Friday, April 16, 2010

The Joy of Composting

Late on the night of the Great Vigil of Easter, my husband and I pulled into our garage, and Gary popped the trunk open. We had driven up together to Grand Island that evening; since I had wanted to be at the church well ahead of the beginning of the service, he had dropped me off and gone off to spend some time somewhere – he said he might go to Starbucks -- until it was time for the Vigil. Evidently that had all been a ruse, because in the trunk were two things for which I had been shopping this spring: a kit to make a raised garden bed, and another kit to make a composting bin.

The two gifts went together. Our house sits on two half lots, side by side; we have no back yard to speak of, and a small side yard is all the space we have for gardening. A couple of summers ago when our contractor finished using stacks of materials that he had used while working on our hail-damaged house, we suddenly had a couple of large rectangular areas where the grass had died – instant beds for vegetables! Last summer, we expanded one of the areas. The soil in these beds needs a lot of work; meanwhile, we have a trash bin full of yard waste hauled away from our house most weeks during the growing season. I began thinking that if I could figure out where we could put a compost pile, we could reduce our waste and have what we needed to improve the soil. When we started looking at making another bed with a raised bed kit – eliminating the problem of the lawn encroaching on the garden – we realized that a good compost bin or pile would give us something to mix with soil to help fill up the raised space. After seeing a couple of bins that seemed small and unobtrusive enough to sit in the back corner of our lot, a compost bin began looking very practical.

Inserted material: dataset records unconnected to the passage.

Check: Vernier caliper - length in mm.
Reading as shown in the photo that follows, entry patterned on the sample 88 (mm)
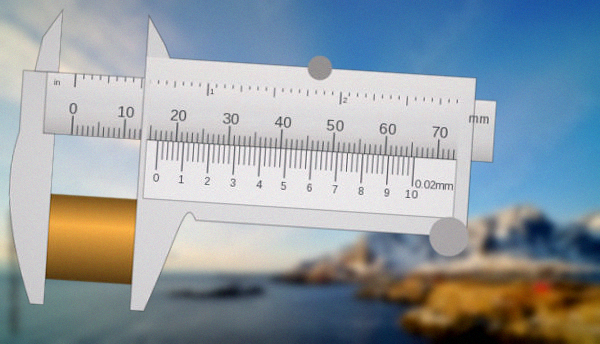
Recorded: 16.5 (mm)
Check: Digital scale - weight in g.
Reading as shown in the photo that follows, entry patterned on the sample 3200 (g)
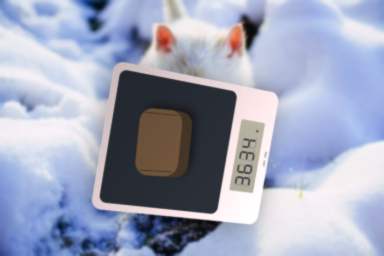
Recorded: 3634 (g)
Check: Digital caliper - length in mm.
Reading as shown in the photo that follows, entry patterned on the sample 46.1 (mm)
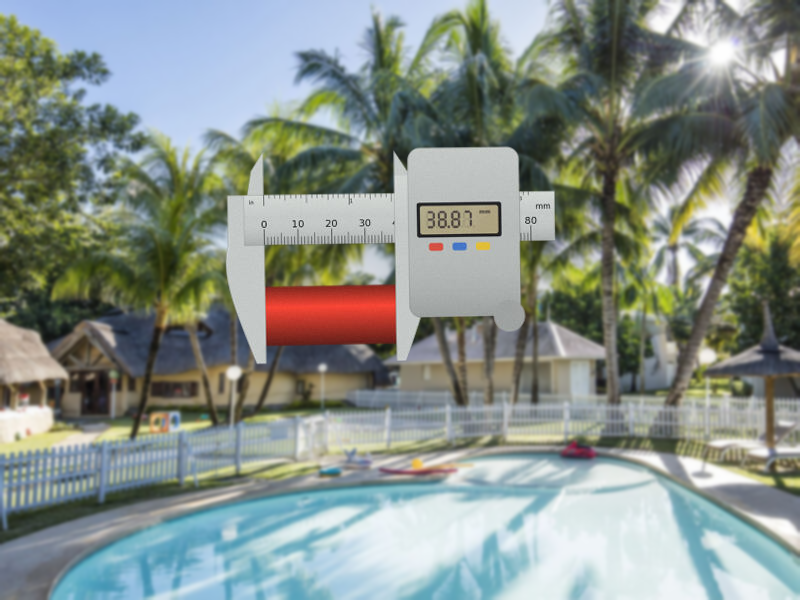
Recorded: 38.87 (mm)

Last weekend I put together the kit for the bin and put in the initial layers per its instructions: a layer of dry leaves and twigs to provide carbon, and a layer of moist soil to provide micro-organisms to help get things started. (My bin is a Soilsaver; the instruction booklet is called “A Sense of Humus: Your Guide to Composting with the Classic Composter”.) After this, we are supposed to add alternating layers of browns (such as dried leaves and twigs) for carbon and greens (grass clippings, weeds that have not yet gone to seed, tea leaves and coffee grounds) for nitrogen. Things should start “cooking” when we get enough mass in the bin. I’m happily anticipating our first mowing of the lawn this weekend, when I can let some grass clippings dry for a day or so and then add them to the bin in alternate layers with the dried leaves from last fall that are in corners and under shrubs. Meanwhile, I’ve been adding a combination of dried leaves, a few early weeds, spent flowers from Easter lilies, and vegetable peels, tea leaves, and coffee grounds from the kitchen.

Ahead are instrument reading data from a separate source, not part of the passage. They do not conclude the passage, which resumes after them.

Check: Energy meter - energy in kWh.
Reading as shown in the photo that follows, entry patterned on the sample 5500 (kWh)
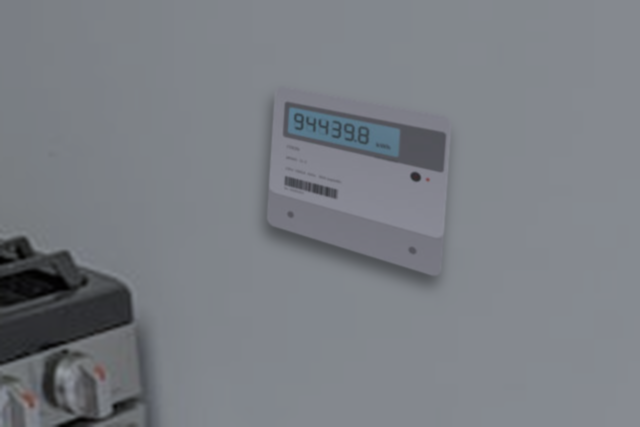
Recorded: 94439.8 (kWh)
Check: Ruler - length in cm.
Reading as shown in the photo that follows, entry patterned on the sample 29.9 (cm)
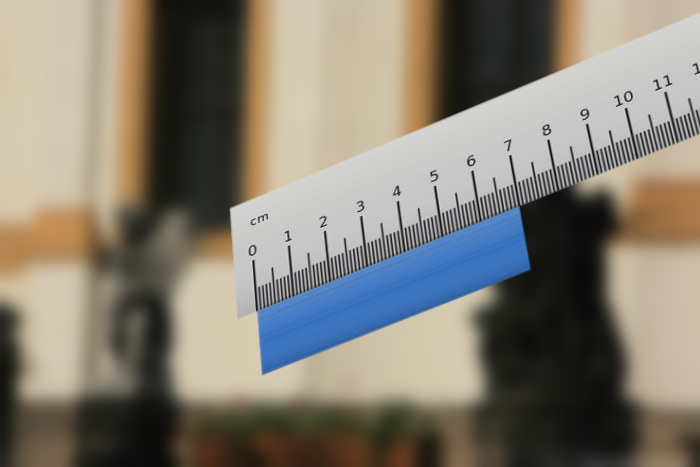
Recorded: 7 (cm)
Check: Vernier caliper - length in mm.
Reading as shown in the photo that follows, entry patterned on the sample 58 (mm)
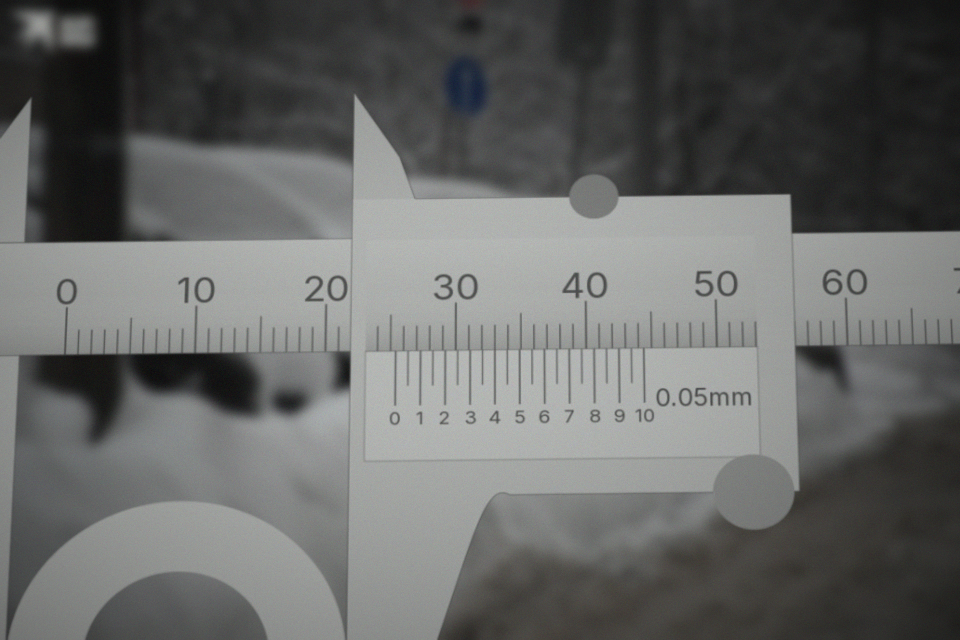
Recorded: 25.4 (mm)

What’s been surprising is how much fun this is! The practical value has really been overshadowed for me by the sheer joy of composting. It’s stirred up pleasant childhood memories of playing outdoors using whatever was at hand – making mudpies, crunching dried leaves underfoot or crumbling them over soil, playing with flowers (weeds and garden flowers were equally fascinating and fun to use in various ways), and breaking up small sticks just to hear them snap and see what was inside.

There’s something very elemental about paying attention to the “waste” from the garden and the kitchen and using it to nourish new plants, some of which will produce food for us this summer. There’s a bit of Easter in seeing things that we would usually discard become the source of new life. Composting is a literally down-to-earth project, something that helps us connect to the Earth and to the basic functions and patterns of living things. The reminder of this connection several times a day as I set aside scraps and garden clippings for the compost pile ends up being a sort of prayer woven through the day, a sense of connectedness to God’s creation, a reminder of our role in caring for creation. Through these things, it’s a reminder of humility in its true sense: who we are and whose we are.

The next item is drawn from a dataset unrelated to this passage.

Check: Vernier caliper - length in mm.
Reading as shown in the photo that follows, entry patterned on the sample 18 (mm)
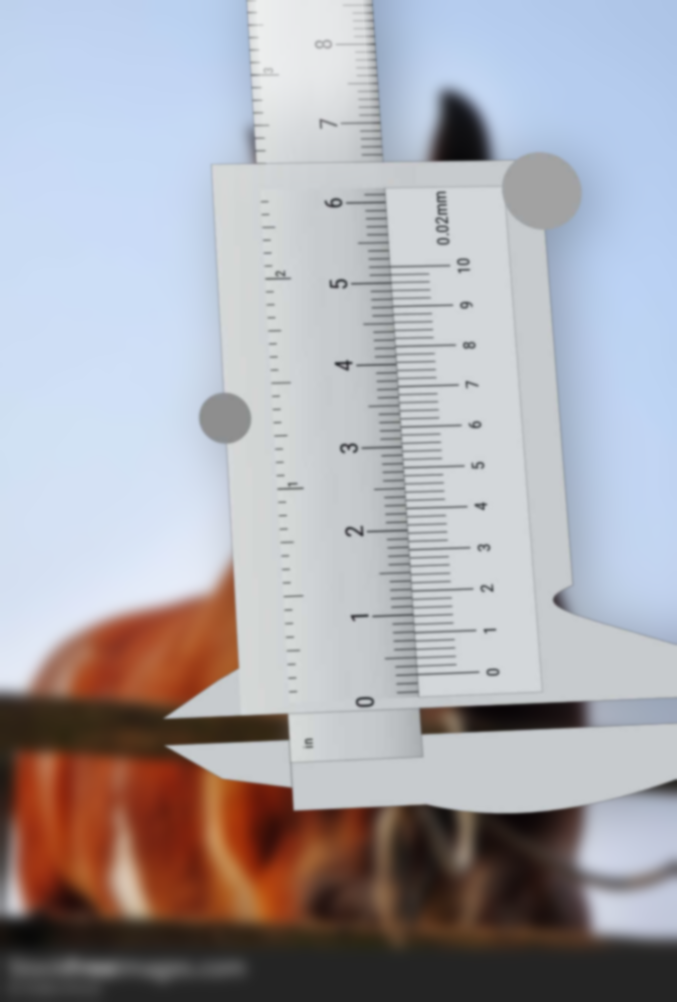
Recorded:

Hastings College has started its Earth Week activities (leading up to Earth Day next Thursday). At a roundtable discussion last night led by SEAC (the Student Environmental Action Coalition), there was some discussion of the possibility of composting on the campus, working with the food service to reduce the amount of waste hauled off to the landfill. It made my heart glad to be reminded that practices like composting that most people my age did not know about when we were younger are practices that will be a normal part of life for younger generations. There’s hope in this that adds to the joy of composting!